2007-01-31 / Features

BY RICHARD GENTILVISO

City Councilmember Eric Gioia promised to continue to do everything in his power to cut the bureaucratic red tape blocking eligible New Yorkers from the federal food stamp program. "It is inexcusable," Gioia said at the January meeting of Community Board 1 in Astoria.

About 1.1 million city residents receive food stamps, but it is estimated that 600,000 city residents are eligible but either don't apply or don't know about the program. As a result, at least $1 billion in federal aid is going unused, Gioia said. "We have an obligation to help one another and this is one of the simple ways, by spreading information," he said.

If you think your family or a family you know qualifies for food stamps, you can access food stamp information and applications by contacting the Human Resources Administration Information Line at 311 or 877-472-8411, or by going online at www.nyc.gov.

During testimony at a public hearing on hunger before the City Council on November 20 last year, outgoing Human Resources Administration Commissioner Verna Eggleston acknowledged the growing need for food and nutrition assistance in the November 21 New York Times. Eggleston is leaving on January 31 and will be replaced as HRA Commissioner by the former Commissioner of the State Office of Temporary and Disability Assistance, Robert Doar.

Almost one in six residents of New York City live in households that could not afford to buy enough food during the threeyear period ending in 2005, according to a report released on Nov. 21, 2006 by the New York City Coalition Against Hunger. That is 15.4 percent of the city's 8.1 million residents, an increase from 14 percent for the three-year period before, 2000 to 2002.

"Food insecurity", the federal term for hunger, is also rising in New York state, to an average of 10.4 percent in 2003-5 from 9.4 percent in 2000-2.

In the November 21 New York Times report, Eggleston said the HRA would begin accepting food stamp applications over the Internet in cooperation with Food Change and the New York City Coalition Against Hunger, both nonprofit organizations, in an experiment funded by the U.S. Department of Agriculture.

Under the program, workers for Food Change at food pantries and other locations will accept food stamp applications and then submit the information electronically to the city, bypassing the normal caseworker process.

"If you apply online, you don't have to wait in line," said Gioia, a strong supporter of the idea.
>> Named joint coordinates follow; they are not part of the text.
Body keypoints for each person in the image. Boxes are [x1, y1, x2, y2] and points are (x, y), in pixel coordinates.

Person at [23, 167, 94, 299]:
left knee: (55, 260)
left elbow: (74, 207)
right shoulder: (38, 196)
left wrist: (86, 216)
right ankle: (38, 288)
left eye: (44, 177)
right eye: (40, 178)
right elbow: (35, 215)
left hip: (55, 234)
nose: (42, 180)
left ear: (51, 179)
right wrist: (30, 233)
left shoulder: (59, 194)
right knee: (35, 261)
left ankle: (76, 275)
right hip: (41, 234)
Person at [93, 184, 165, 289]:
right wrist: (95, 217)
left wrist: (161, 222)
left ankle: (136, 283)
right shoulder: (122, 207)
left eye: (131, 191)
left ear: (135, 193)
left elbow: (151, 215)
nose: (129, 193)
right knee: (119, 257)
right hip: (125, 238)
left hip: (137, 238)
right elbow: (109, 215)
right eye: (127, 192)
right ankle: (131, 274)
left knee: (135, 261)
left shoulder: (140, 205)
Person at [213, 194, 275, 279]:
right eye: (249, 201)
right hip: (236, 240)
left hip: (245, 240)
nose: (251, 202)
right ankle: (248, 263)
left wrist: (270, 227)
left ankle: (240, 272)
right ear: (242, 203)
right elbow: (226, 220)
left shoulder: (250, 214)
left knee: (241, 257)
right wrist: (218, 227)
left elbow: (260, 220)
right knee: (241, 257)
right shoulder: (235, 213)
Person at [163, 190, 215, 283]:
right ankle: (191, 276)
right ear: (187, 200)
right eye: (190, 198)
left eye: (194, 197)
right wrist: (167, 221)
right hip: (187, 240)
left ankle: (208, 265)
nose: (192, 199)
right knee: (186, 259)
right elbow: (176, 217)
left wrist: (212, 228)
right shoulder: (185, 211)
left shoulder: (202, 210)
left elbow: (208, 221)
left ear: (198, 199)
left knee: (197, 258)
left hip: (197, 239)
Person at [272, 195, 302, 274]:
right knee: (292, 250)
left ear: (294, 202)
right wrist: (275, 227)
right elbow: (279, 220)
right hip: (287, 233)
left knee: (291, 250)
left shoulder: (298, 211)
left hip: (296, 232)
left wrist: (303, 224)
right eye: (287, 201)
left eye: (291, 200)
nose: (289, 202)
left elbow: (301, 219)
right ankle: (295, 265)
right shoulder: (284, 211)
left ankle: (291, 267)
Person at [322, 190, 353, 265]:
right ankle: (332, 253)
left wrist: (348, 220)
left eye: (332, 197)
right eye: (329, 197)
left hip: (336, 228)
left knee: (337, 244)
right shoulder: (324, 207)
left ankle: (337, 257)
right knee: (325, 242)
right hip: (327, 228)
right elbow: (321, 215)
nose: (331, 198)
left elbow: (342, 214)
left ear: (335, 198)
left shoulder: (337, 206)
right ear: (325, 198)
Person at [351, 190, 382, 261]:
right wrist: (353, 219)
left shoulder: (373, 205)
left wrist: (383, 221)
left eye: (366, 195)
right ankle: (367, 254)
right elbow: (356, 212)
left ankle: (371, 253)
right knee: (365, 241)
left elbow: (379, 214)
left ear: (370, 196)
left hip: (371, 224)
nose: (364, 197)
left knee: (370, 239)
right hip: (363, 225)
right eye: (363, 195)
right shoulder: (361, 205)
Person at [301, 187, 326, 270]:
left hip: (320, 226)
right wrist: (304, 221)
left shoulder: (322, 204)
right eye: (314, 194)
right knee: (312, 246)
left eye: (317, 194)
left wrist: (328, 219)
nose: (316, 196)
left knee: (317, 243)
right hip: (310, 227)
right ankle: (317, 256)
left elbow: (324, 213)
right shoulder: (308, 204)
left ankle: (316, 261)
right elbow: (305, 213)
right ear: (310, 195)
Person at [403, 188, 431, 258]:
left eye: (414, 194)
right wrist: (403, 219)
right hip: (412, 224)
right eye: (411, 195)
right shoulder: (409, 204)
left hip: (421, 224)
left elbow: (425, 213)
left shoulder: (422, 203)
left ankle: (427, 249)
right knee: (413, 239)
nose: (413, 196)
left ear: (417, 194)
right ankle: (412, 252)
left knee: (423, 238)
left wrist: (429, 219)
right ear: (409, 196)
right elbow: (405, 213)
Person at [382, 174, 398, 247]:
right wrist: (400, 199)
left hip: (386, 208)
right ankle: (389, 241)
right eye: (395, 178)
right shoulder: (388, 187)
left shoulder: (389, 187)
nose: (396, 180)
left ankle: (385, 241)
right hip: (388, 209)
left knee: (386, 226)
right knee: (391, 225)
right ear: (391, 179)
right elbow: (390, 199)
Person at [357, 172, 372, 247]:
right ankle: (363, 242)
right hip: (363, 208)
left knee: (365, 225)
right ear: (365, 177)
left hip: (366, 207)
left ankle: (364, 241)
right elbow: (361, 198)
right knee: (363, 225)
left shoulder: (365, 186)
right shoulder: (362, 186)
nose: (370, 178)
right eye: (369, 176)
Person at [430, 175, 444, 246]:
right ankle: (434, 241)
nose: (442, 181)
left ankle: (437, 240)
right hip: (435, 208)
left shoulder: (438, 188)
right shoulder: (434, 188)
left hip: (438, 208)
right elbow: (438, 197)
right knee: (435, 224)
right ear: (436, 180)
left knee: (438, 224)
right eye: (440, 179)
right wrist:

Gioia also favors an outreach to food pantries and soup kitchens in the city.

The number of people on food stamps went up from 1,086,000 in Fiscal Year 2005 to 1,095,000 in Fiscal Year 2006, according to the annual Mayor's Management Report. The city council would like to boost that number by at least 350,000.

Gioia is particularly concerned that eligible children get the federal food aid they need and deserve. "There are 300,000 kids in need of federal food aid," he said. "Kids who are hungry don't learn as well, kids who are hungry don't grow as well."

Gioia reminds parents that all New York City schoolchildren are eligible for the free breakfast program. Applications can be requested through your child's school.